Highlights & Insights¶
- The core insight is that "Local Saliency \(\neq\) Structural Importance," for which Global In-Degree Centrality provides an elegant formalization.
- Dynamic phase transition detection shifts compression timing from manual tuning to automatic discovery, offering high practical value.
- Calculation/storage decoupling is a simple yet powerful design—breaking the implicit assumption that "to be fast, one must store less."

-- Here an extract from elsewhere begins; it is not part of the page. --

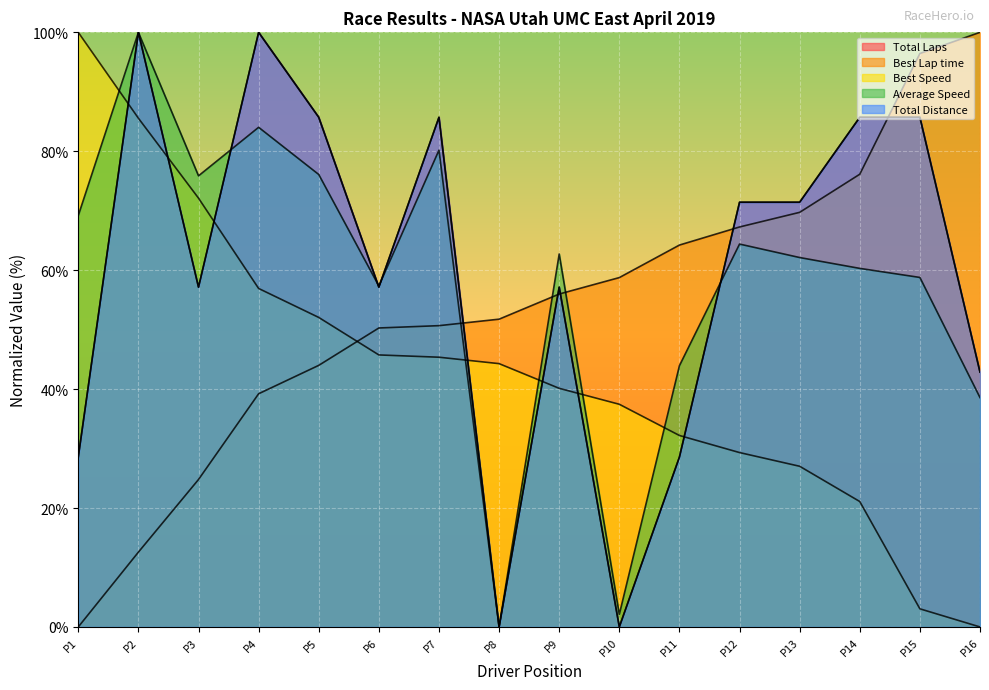

What are all the series names shown in the legend?

Total Laps, Best Lap time, Best Speed, Average Speed, Total Distance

Limitations & Future Work¶
- Experimental validation was capped at 128K tokens; the stability of the structural skeleton at the million-token scale is unverified.

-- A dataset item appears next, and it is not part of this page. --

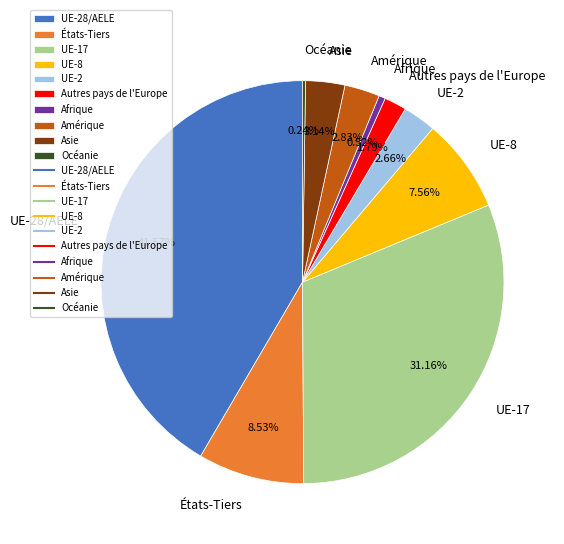

Which has a higher value, UE-17 or Asie?

UE-17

- Tested only on standard dense Transformers; applicability to MoE or SSM architectures is unknown.
- Dynamic detection relies on specific aggregation operations, which may require optimization on hardware with restricted memory bandwidth.
Related Work & Insights¶
- vs FastKV: FastKV uses local snapshots from fixed layers to select tokens; StructKV uses cross-layer accumulation and automatic detection of the compression layer, showing a significant performance gap at 128K.
- vs SnapKV: SnapKV only optimizes decoding and does not accelerate prefill; StructKV optimizes both stages.
- vs GemFilter: GemFilter results in low fidelity (~75-80%) due to fragmented context; StructKV maintains >95%.
Rating¶
- Novelty: ⭐⭐⭐⭐ The combination of global in-degree centrality, dynamic phase transition detection, and decoupling strategies is innovative.
- Experimental Thoroughness: ⭐⭐⭐⭐⭐ Comprehensive evaluation across LongBench, RULER, multiple model series, detailed ablations, overhead analysis, and fidelity analysis.
- Writing Quality: ⭐⭐⭐⭐ Clear methodological descriptions with complete formulaic derivations.
- Value: ⭐⭐⭐⭐ Provides a more robust compression solution for long-context inference with strong practical utility.